Task details:
The response must consist of the lines below from the one with "coffee maker: none [63,258,286,442]" through the one with "candle: none [108,219,139,267]", exactly as they appear and with both ends kept.

[Scene change detection data]
___

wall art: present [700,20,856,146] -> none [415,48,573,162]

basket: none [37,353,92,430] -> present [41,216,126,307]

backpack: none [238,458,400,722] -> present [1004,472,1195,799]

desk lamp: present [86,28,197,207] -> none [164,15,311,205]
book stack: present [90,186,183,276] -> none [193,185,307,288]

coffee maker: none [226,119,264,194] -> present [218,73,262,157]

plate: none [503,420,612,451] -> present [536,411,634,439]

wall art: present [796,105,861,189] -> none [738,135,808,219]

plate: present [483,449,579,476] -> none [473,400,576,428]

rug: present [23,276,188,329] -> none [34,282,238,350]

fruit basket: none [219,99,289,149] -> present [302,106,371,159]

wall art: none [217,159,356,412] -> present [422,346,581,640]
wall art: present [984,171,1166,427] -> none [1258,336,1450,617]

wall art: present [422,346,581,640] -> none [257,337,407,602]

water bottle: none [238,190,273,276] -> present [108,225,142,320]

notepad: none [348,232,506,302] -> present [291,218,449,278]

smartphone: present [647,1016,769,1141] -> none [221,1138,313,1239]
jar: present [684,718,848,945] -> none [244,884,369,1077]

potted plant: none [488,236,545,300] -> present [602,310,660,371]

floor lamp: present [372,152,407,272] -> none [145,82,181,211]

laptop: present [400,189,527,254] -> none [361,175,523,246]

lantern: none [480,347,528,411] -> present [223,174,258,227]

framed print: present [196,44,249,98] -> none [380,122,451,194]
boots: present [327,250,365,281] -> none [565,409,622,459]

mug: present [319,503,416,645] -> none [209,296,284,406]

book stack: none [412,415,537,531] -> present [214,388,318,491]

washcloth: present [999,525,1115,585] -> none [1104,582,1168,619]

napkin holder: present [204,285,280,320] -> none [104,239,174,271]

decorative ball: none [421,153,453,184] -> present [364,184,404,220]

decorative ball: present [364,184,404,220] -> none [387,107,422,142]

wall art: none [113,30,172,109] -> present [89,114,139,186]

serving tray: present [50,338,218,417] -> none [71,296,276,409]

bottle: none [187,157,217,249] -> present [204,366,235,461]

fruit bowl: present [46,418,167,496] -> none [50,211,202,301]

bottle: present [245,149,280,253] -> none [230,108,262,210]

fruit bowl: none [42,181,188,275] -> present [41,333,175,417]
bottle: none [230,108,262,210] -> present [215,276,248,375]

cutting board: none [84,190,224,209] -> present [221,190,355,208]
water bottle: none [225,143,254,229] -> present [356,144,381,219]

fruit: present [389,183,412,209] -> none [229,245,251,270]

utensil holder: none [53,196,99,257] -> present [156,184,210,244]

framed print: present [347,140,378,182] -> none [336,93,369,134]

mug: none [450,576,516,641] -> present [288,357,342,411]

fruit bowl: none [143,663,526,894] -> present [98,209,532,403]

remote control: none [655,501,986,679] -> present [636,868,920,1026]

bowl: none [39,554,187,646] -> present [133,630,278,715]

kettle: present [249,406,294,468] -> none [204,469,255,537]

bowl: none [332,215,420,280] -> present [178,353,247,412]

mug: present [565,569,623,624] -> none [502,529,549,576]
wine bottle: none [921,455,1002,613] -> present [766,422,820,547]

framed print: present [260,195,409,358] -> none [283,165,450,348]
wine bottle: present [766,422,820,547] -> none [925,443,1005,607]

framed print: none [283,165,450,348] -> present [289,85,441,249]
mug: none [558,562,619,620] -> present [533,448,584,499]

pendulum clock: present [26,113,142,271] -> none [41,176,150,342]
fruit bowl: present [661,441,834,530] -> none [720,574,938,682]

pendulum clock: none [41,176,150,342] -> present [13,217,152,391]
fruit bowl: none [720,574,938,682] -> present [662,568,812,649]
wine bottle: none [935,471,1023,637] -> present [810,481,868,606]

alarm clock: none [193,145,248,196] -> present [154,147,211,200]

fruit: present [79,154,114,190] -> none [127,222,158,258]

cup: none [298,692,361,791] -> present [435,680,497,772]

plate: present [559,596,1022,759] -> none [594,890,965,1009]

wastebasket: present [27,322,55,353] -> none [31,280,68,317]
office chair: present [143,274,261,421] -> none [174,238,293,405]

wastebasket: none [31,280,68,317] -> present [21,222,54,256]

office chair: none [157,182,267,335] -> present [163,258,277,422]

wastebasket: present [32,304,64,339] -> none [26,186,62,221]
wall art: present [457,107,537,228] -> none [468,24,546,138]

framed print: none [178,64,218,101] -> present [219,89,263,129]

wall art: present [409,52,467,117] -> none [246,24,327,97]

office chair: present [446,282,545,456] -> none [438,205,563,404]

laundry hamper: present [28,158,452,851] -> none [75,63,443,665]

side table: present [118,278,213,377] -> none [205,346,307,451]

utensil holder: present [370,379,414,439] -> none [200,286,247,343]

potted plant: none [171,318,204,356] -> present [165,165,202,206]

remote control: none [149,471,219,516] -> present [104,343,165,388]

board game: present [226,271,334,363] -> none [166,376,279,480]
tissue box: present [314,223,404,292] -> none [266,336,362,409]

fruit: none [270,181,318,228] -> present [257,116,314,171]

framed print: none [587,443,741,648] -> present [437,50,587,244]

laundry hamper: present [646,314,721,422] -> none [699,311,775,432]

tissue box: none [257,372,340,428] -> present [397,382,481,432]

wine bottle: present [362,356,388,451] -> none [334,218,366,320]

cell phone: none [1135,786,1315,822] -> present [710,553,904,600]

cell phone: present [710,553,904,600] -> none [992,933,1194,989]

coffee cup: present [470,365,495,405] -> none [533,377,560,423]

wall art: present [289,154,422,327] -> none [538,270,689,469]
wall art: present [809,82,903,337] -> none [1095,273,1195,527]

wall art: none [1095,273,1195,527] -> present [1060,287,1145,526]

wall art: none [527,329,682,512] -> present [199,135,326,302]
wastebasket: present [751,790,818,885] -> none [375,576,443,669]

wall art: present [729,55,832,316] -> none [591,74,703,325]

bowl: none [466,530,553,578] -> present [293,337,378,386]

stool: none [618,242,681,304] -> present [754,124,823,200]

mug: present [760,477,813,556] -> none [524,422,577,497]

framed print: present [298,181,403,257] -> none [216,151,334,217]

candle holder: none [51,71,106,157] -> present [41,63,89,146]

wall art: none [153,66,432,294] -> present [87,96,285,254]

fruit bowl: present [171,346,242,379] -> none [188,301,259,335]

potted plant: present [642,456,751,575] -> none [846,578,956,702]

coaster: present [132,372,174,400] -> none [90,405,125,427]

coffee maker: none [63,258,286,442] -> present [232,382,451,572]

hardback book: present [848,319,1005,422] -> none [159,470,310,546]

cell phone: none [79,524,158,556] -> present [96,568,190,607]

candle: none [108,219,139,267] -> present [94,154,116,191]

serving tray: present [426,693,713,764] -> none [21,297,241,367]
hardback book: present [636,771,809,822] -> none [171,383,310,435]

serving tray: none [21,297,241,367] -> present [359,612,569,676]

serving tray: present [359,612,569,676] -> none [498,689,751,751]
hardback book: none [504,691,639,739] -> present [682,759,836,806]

___

Result:
coffee maker: none [63,258,286,442] -> present [232,382,451,572]

hardback book: present [848,319,1005,422] -> none [159,470,310,546]

cell phone: none [79,524,158,556] -> present [96,568,190,607]

candle: none [108,219,139,267] -> present [94,154,116,191]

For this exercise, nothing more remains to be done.